> ABOUT THIS TASK
A word-for-word copy is required of the line containing "BabyClub registrieren" and of each line after it in the material below, through the last one.

> GIVEN RECORDS
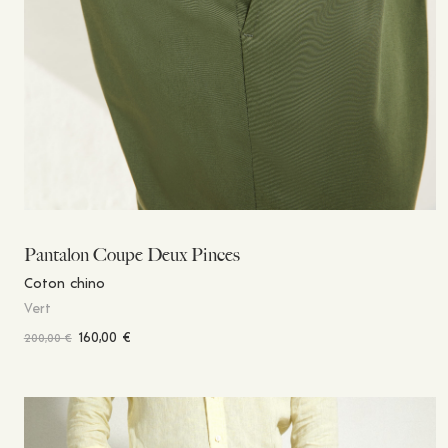
Pantalon Coupe Deux Pinces
Coton chino
Vert
160,00
€
200,00
€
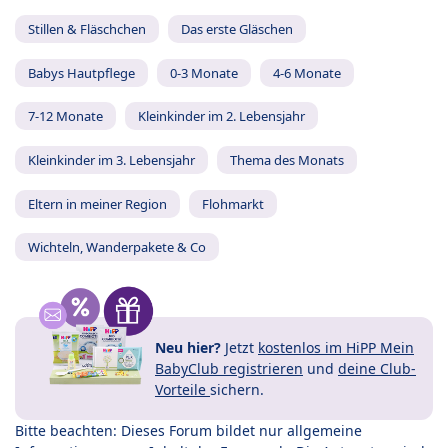
Stillen & Fläschchen
Das erste Gläschen
Babys Hautpflege
0-3 Monate
4-6 Monate
7-12 Monate
Kleinkinder im 2. Lebensjahr
Kleinkinder im 3. Lebensjahr
Thema des Monats
Eltern in meiner Region
Flohmarkt
Wichteln, Wanderpakete & Co
Neu hier?
Jetzt
kostenlos im HiPP Mein
BabyClub registrieren
und
deine Club-
Vorteile
sichern.
Bitte beachten: Dieses Forum bildet nur allgemeine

> EXERCISE ANSWER
BabyClub registrieren
und
deine Club-
Vorteile
sichern.
Bitte beachten: Dieses Forum bildet nur allgemeine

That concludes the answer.